A plus long terme, le préfet chargé de gérer la crise de l’eau à Mayotte, Gilles Cantal, a annoncé la semaine dernière la mise en chantier d’une deuxième usine de dessalement et assuré que le projet d’une troisième retenue collinaire était toujours d’actualité. Le ministre des Outre Mer, Philippe Vigier fera d’ailleurs un crochet par Mayotte samedi 2 septembre avant de rentrer dans l’hexagone.

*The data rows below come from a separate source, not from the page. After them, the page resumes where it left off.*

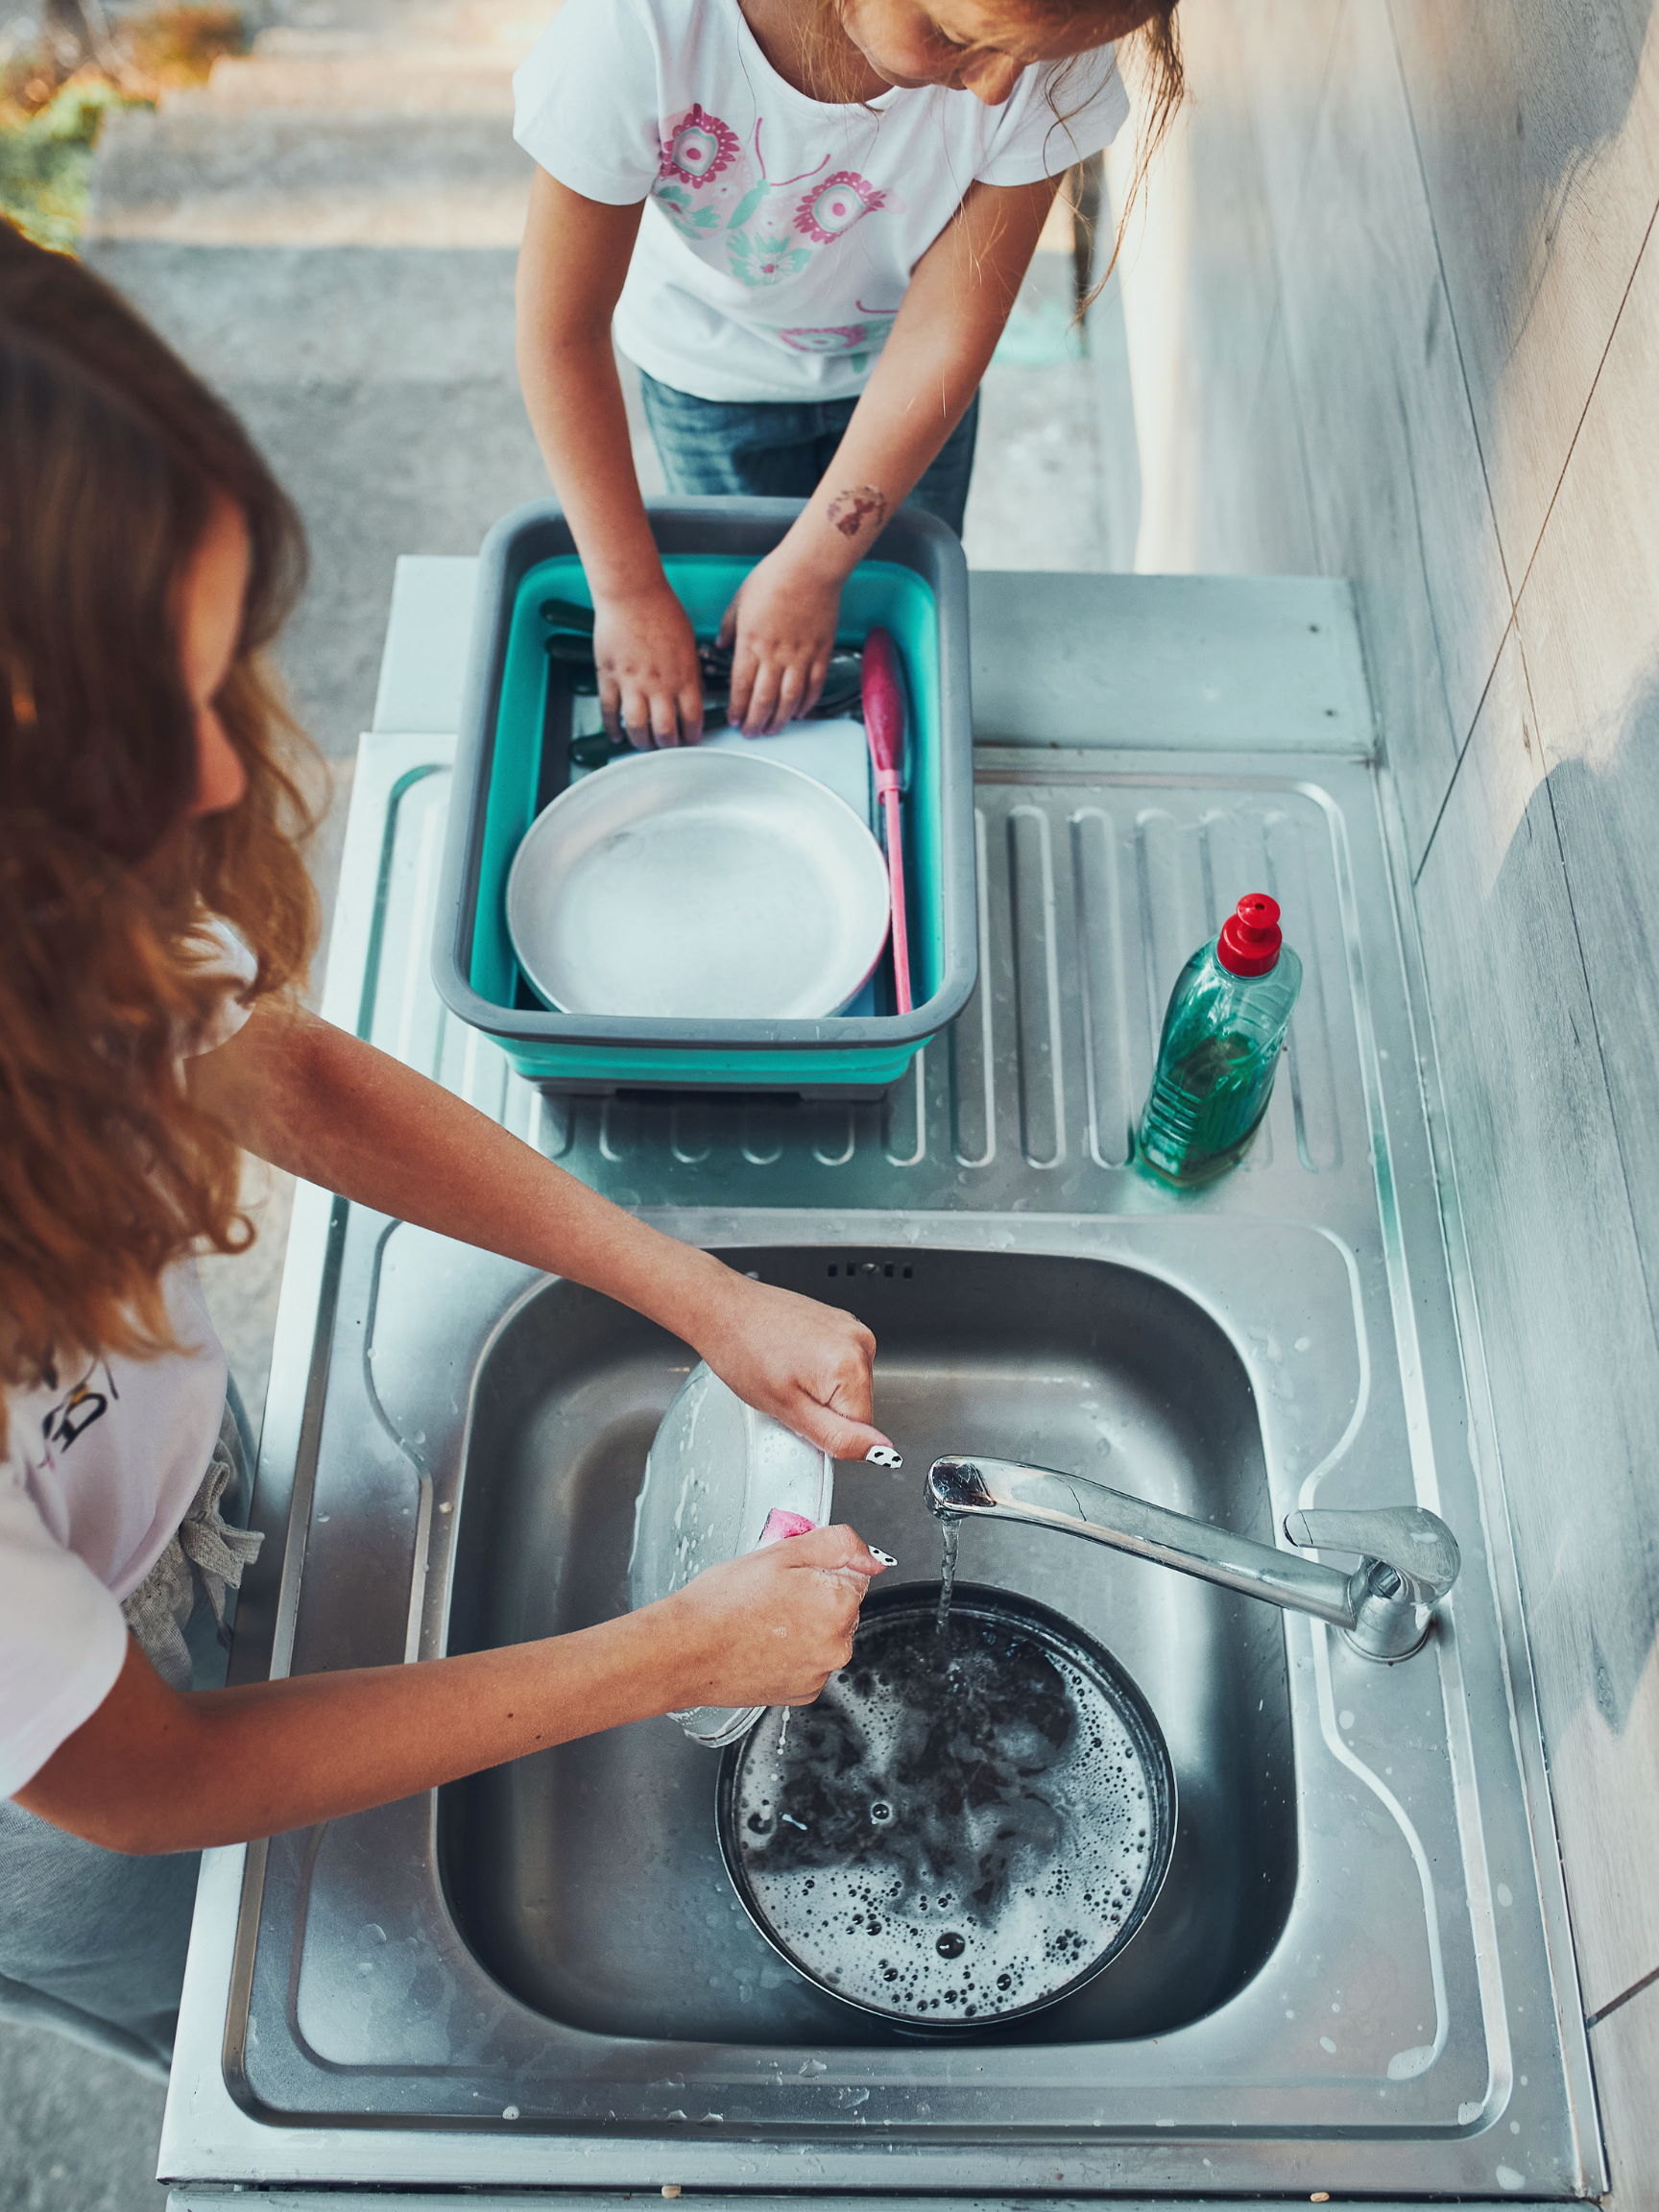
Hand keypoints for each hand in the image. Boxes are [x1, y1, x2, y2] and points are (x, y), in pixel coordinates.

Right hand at [592, 583, 703, 747]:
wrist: (631, 593)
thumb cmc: (661, 610)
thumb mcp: (689, 641)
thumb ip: (692, 670)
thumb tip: (697, 692)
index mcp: (683, 675)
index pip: (693, 718)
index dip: (693, 735)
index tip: (691, 741)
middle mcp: (659, 683)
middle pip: (665, 730)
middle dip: (668, 745)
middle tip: (667, 747)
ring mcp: (632, 682)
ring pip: (637, 726)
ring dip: (642, 742)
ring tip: (644, 745)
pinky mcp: (609, 676)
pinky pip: (609, 710)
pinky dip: (612, 727)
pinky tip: (615, 735)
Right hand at [656, 1523, 888, 1708]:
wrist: (684, 1651)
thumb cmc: (722, 1604)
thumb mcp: (779, 1552)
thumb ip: (834, 1545)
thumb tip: (868, 1555)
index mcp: (838, 1604)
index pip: (853, 1574)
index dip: (819, 1568)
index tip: (792, 1573)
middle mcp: (837, 1645)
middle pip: (840, 1606)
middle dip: (814, 1596)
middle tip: (771, 1593)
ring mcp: (819, 1673)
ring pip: (823, 1635)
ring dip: (803, 1626)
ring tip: (761, 1619)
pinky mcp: (801, 1693)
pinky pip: (808, 1662)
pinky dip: (792, 1653)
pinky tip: (761, 1643)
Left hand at [693, 1267, 895, 1460]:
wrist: (722, 1308)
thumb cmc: (742, 1351)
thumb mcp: (789, 1410)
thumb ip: (839, 1437)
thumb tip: (880, 1452)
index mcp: (852, 1364)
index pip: (862, 1428)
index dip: (827, 1430)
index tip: (799, 1411)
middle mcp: (860, 1341)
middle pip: (856, 1406)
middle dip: (822, 1409)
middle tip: (786, 1391)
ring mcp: (850, 1327)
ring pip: (846, 1387)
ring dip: (819, 1390)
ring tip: (785, 1371)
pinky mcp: (839, 1322)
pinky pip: (838, 1365)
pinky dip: (816, 1369)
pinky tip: (790, 1357)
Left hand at [720, 548, 842, 734]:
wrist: (810, 566)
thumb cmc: (775, 577)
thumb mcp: (740, 599)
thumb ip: (729, 626)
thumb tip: (720, 644)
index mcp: (751, 642)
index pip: (741, 686)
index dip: (737, 708)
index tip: (734, 720)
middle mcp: (775, 654)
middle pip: (763, 700)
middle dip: (755, 722)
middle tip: (751, 733)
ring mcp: (800, 655)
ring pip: (789, 699)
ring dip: (779, 719)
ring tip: (773, 730)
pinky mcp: (821, 652)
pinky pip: (814, 685)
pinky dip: (806, 703)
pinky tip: (799, 711)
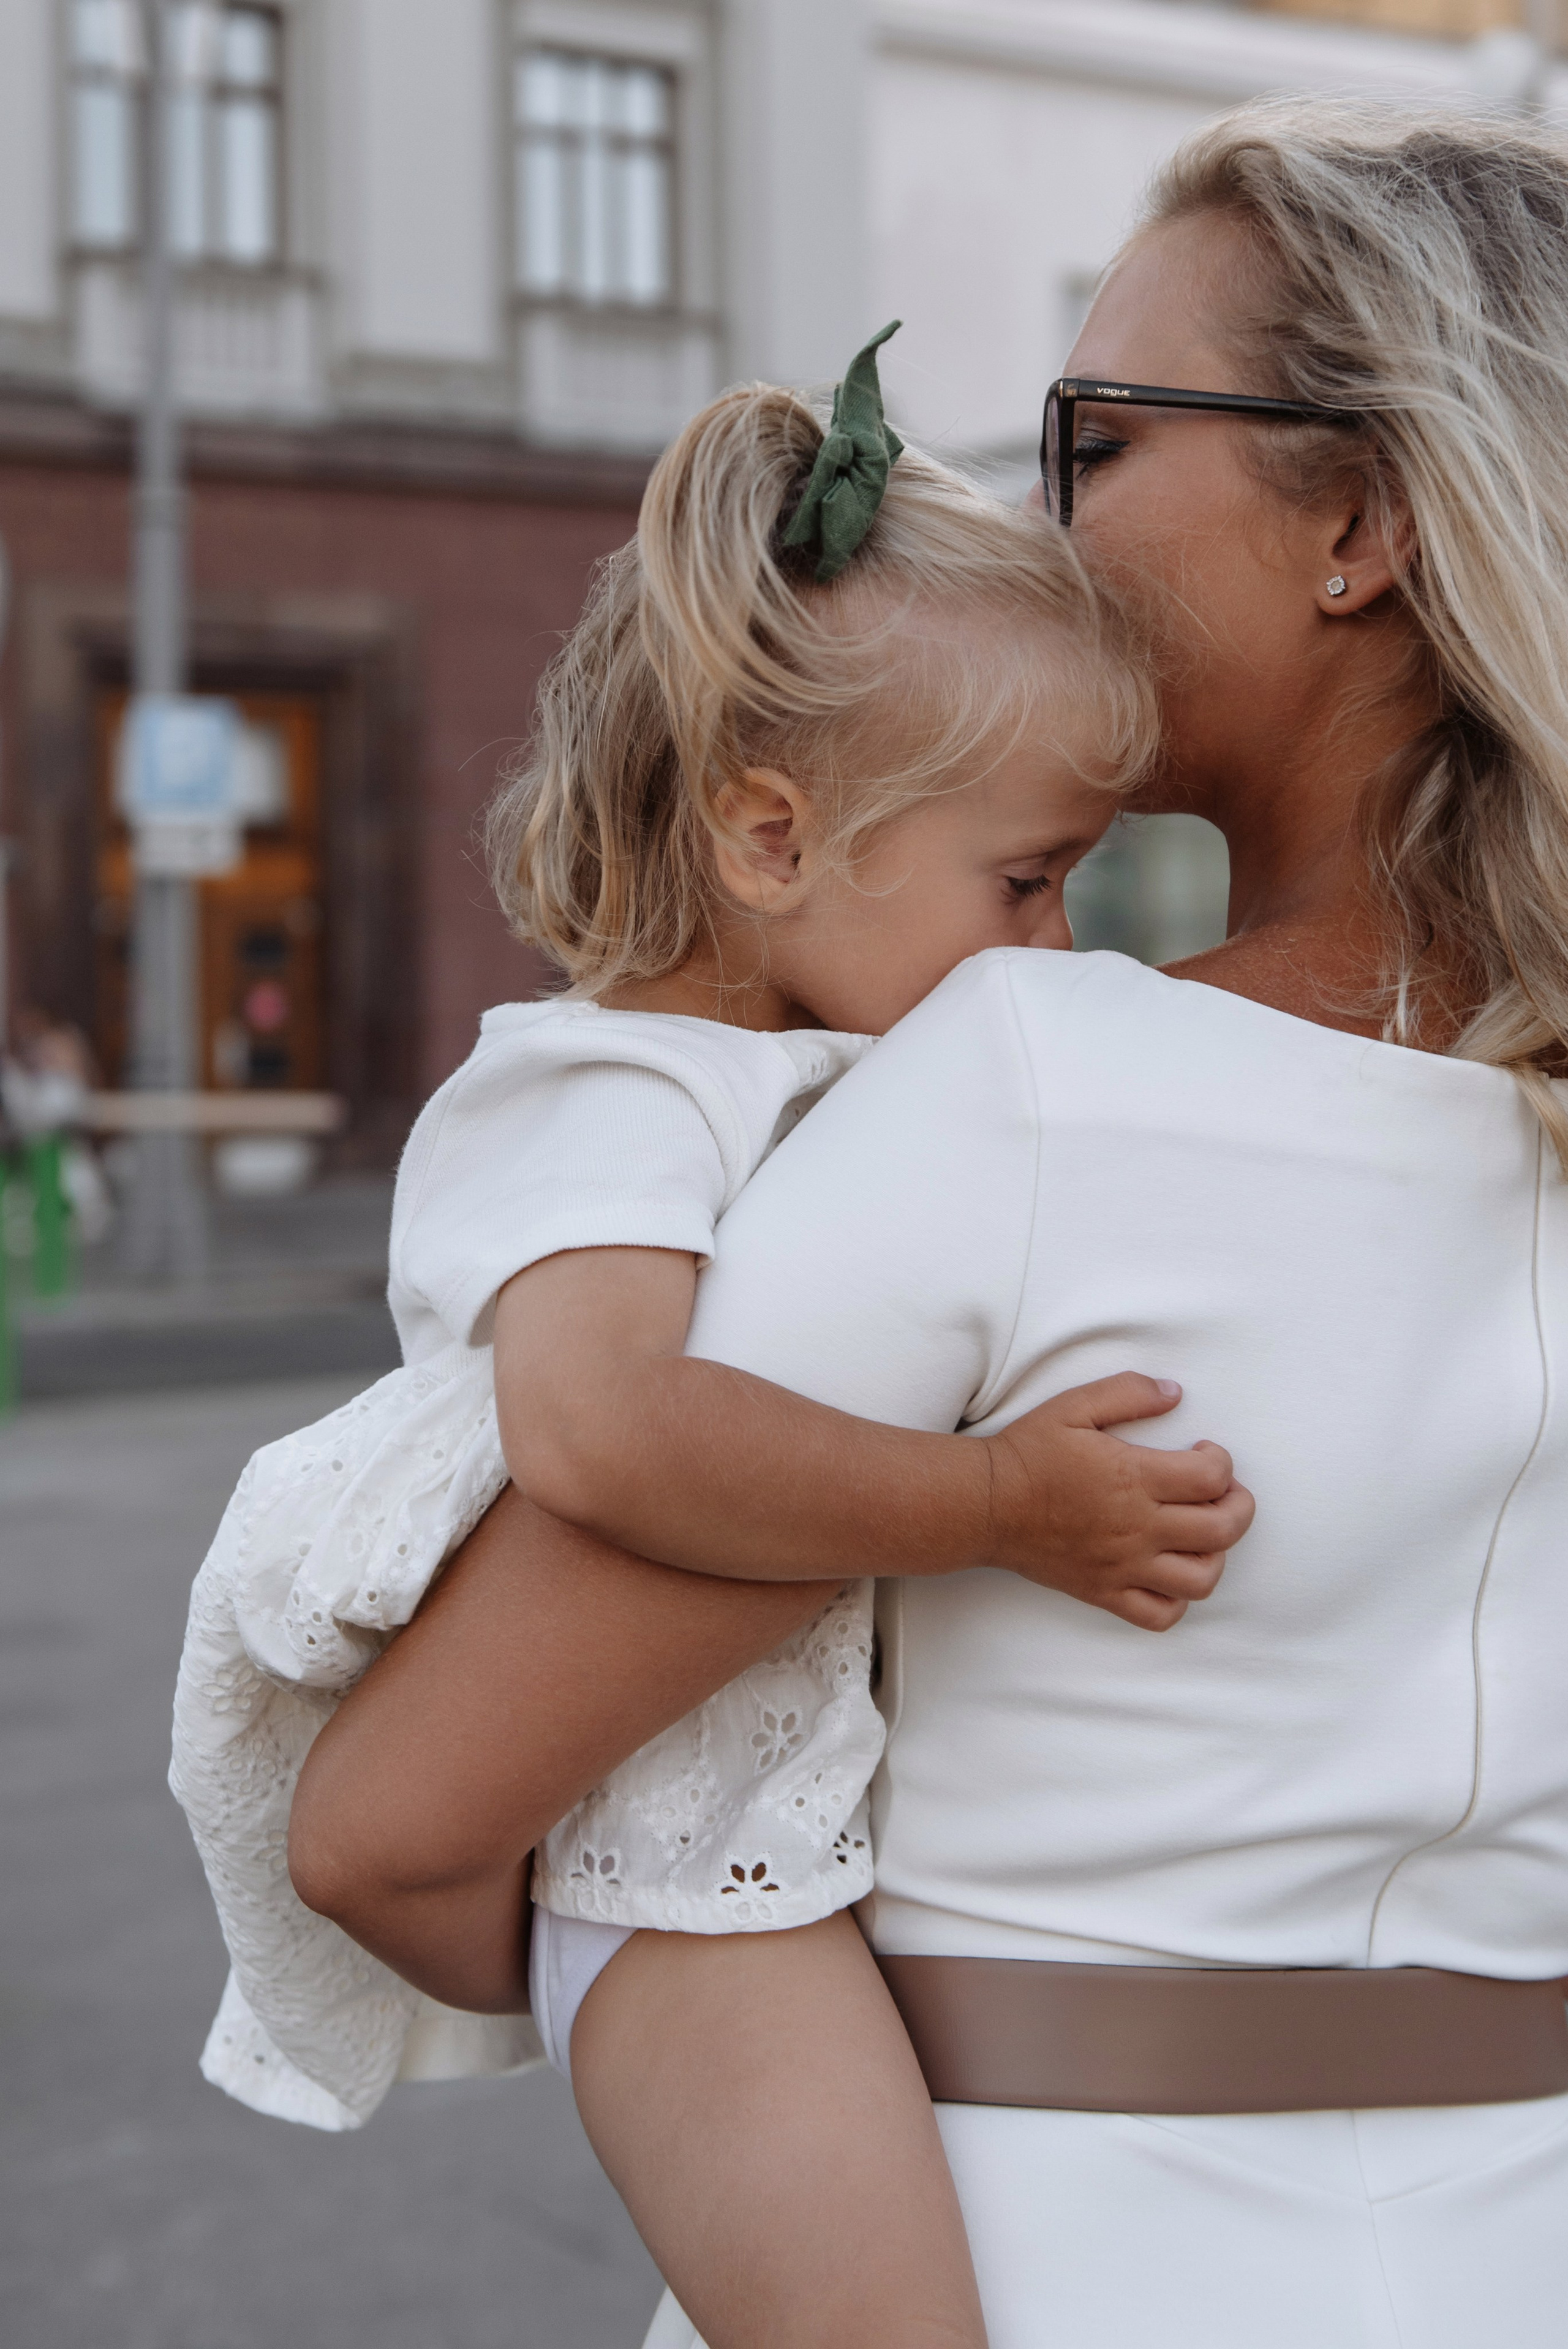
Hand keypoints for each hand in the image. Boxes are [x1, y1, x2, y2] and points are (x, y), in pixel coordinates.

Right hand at [981, 1374, 1253, 1631]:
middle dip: (1238, 1507)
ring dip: (1215, 1556)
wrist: (985, 1504)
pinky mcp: (1104, 1592)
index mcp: (1134, 1477)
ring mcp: (1123, 1565)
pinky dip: (1177, 1600)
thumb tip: (1174, 1392)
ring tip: (1201, 1535)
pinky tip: (1168, 1573)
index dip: (1222, 1461)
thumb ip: (1128, 1392)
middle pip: (1222, 1530)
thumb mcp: (1074, 1405)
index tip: (1205, 1451)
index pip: (1212, 1477)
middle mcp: (1137, 1527)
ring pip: (1200, 1580)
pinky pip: (1159, 1615)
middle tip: (1223, 1492)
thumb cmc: (1029, 1452)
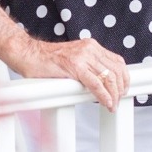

Il était en visite à la Réunion pour un déplacement « prévu de longue date » et « au vu de la situation de crise que connaît Mayotte, il a décidé d’y aller », explique-t-on à son cabinet. Philippe Vigier visitera ainsi une école dotée d’une cuve sanitaire, d’un chantier de forage ou encore de la future unité de dessalement de 1000m3. « Il mettra le doigt sur les problèmes », promet-on dans son entourage, sans préciser si le ministre fera des annonces.